I was left wanting more...a lot more! There were plenty of stories that could have been told here, we're introduced to quite a cast of characters in such a short time, and I did want to read more about them. I really enjoyed this dark bit of erotica. It was just too damn short :-)
Contrary to popular votes this book is depressing and horrible. It did not read realistically. It was too short and nothing shy of rubbish. I feel Ive wasted my money.
This is elegance, as somebody who specialises in similar quite niche erotica it makes me horribly jealous. Steelwhisper hasn't just created an absorbing and ultimately arousing piece of fiction, this is the creation of a world that feels very real and plausible. It captures the imagination to a point that you can't help but want to indulge more, you find yourself wanting more information, more detail. Not because anything is missing from the fabric of the story but because it's like travelling through a new city on a train. You see what's unfolding before you but you want to see what's beyond the walls, the streets and lives hinted at but just out of sight. A book to come back to, Loved it x
All well written. The beginning was outside my comfort zone and, given the rest of the story, felt unnecessary. There wasn't enough world to give it context and a place. But I would have liked for them to be. I'd have happily read it. The last part was really lovely and I would have very much enjoyed knowing the rest of their story.
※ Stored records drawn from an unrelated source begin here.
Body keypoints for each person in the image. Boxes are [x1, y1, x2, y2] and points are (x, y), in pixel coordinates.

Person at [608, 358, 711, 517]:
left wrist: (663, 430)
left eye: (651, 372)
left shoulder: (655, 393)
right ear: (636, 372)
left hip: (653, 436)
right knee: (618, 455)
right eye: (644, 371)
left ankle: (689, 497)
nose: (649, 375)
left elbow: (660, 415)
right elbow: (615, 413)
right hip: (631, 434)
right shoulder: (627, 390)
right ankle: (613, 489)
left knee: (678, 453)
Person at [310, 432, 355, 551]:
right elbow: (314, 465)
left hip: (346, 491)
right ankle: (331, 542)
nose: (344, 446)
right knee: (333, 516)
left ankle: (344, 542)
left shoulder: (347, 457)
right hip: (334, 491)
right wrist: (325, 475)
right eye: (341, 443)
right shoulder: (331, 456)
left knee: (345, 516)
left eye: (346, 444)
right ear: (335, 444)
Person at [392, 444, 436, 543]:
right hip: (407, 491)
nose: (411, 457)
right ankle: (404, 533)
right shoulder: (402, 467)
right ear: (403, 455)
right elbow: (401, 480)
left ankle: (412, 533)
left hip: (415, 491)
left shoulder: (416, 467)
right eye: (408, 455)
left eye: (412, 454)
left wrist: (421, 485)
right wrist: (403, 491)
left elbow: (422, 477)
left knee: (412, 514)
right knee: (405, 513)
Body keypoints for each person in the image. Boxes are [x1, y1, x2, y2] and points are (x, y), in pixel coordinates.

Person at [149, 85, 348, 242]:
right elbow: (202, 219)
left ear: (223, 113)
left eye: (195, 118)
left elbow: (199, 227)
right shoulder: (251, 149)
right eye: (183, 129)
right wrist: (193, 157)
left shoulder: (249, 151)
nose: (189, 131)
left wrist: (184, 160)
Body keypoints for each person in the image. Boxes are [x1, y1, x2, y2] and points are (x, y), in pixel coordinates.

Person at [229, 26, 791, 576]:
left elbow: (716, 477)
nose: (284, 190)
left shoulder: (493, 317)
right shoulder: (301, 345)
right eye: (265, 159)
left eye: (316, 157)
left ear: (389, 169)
This wasn't nearly as dark as I expected. I actually didn't find it dark at all. Is that weird? Despite the fact that a future in which orphans/wards of the state are sold off into prostitution to settle their debt is of course horrific. Jodelle was so calm about her lot in life. There were interspersed scenes to make sure we knew this was no walk in the park, the asshole doctor for example. But even the young virgin orphan was treated so kindly in a shitty situation, I dunno, like I said, it didn't' disturb me as maybe it should have (or was supposed to?)
I thought the world building and set-up was great, and did a wonderful job of immersing us in this world without an info-dump. And I thought the set-up length was appropriate, but wish George's part was equal in length. It was so perfect and surprisingly sweet, that I wanted just a little bit more. This also had the unhappy accident of an excerpt from another book at the end (which is not bad in and of itself), so I thought there were 8 more pages coming when it ended.
Beautifully written, beautifully told. I usually have a hard time with short stories, but this one seriously packs a punch. It was dark and haunting, but also compassionate and moving. I rarely dip into this genre, but I am very glad I did with George. Highly recommended.